With tens of thousands of people crammed into a narrow alleyway – and police and crowd control measures nowhere in sight – eye-witnesses have described how partygoers became trapped, crushed and suffocated in a human surge.
"I wish we could have protected them," 69-year-old Song told AFP, as she wiped her eyes with a handkerchief.
"I feel guilty – we have let the young people down."
Around Song at the altar set up in central Seoul were mourners in various states of distress. Many sobbed as they placed a flower down, with some in office suits – coming to pay their respects during their lunch break – queuing for their turn.
"I cried all night for the poor young people we lost. They were so young, in the prime of their life," said 71-year-old Park Sun-ja, whose eyes were raw and swollen behind sunglasses.
"It is such a loss for our country," she told AFP.
The youngest of the victims were schoolchildren, South Korea's education ministry confirmed Monday, but most were young women in their 20s.
"The victims were young. I'm a similar age and I'm just devastated by what happened," 19-year-old student Hwang Gyu-hyeon told AFP.
"I can't believe this accident happened despite the signs that were clear beforehand," she said. "Nothing was done to prepare for this crowd."
- 'This would not have happened' -
There is growing criticism in media and online over failures in policing and crowd control at the Halloween event. The government has defended the level of police deployment.
But many mourners at the memorial altar laid the blame squarely on the authorities and the lack of crowd control measures.
"If only there had been more police officers to keep order, this would not have happened," Song said angrily.
The 154 victims included people from more than a dozen different countries, from Australia to Vietnam.
Japanese businesswoman Chi Naomi, 46, said the death of two of her compatriots had brought the disaster home for her.
"It doesn't feel like someone else's tragedy," she said, adding that in Japan, young people also enjoyed Halloween celebrations, but authorities made sure they were safe.
"I wonder why there wasn't proper control in Itaewon on that day," she said.
"I've been to the site myself, and it is such a small alley. They could have taken so many steps, like making the alley a one-way or limiting the number of people there. I don't understand why these steps weren't taken."
At a second official memorial in Noksapyeong, near Seoul's new government offices, a group of policemen came to pay tribute to the victims, many looking visibly moved as they laid white flowers on the altar.
Wearing yellow jackets, a group of families linked to South Korea's 2014 Sewol ferry disaster, in which 304 people – mostly schoolchildren – died, also came to the Noksapyeong memorial to pay their respects, weeping as they laid flowers at the altar.
- 'Just too much' -
At a makeshift memorial close to the narrow, three-meter-wide (10 feet) alleyway at the epicenter of the disaster, Buddhist monks chanted prayers for the dead.
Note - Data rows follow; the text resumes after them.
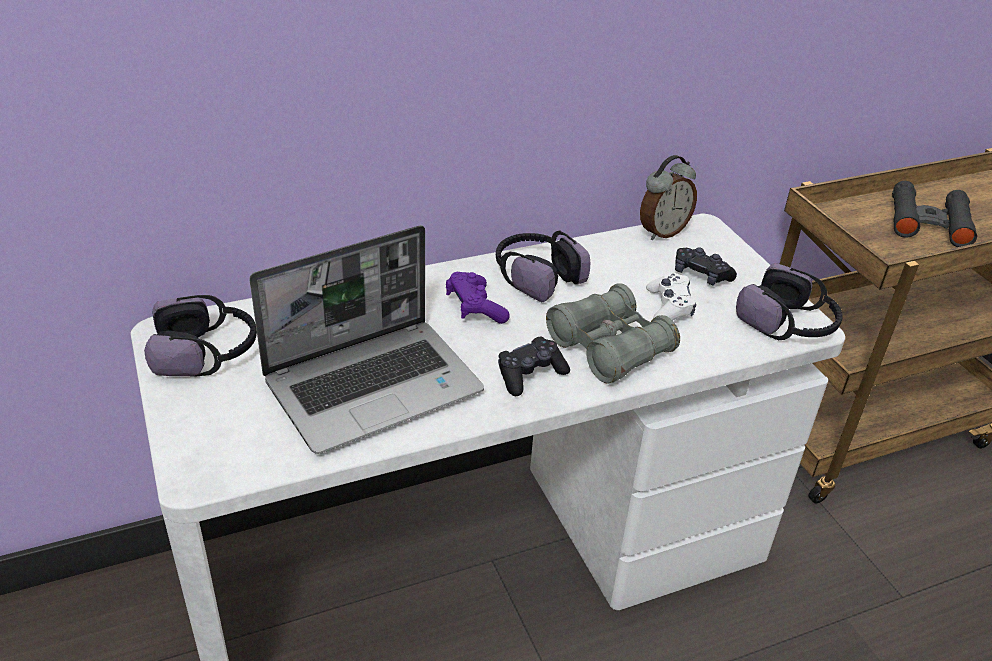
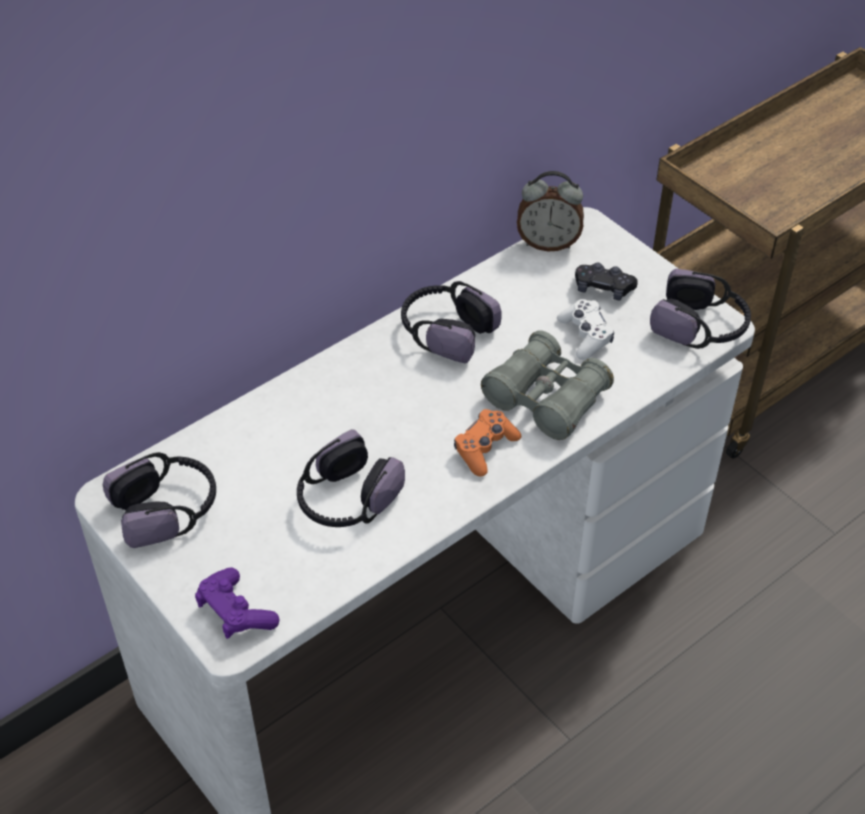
camera: 15 degrees left, 10 degrees up
(375, 385) = (346, 500): laptop -> headphones
(475, 308) = (402, 387): purple game controller -> purple game controller (235, 613)
(530, 374) = (485, 448): black game controller -> orange game controller
(662, 232) = (548, 243): alarm clock -> alarm clock turned 60 degrees clockwise
(928, 222) = (798, 162): black binoculars -> none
Friends hugged and comforted each other while they added their flowers and other tributes to the growing pile at the scene, which soon took up much of the sidewalk.
British tourist Robyn Lindsay told AFP that she and her friends were at the Itaewon Halloween event on Saturday night.
"But we left before it got too crazy because it was just too much," she said, adding that they managed to get out and head home before the disaster.
"We were very, very lucky," Lindsay said, wiping away tears as she paid her respects at the street-side shrine. "We are just thinking about all the victims and their families."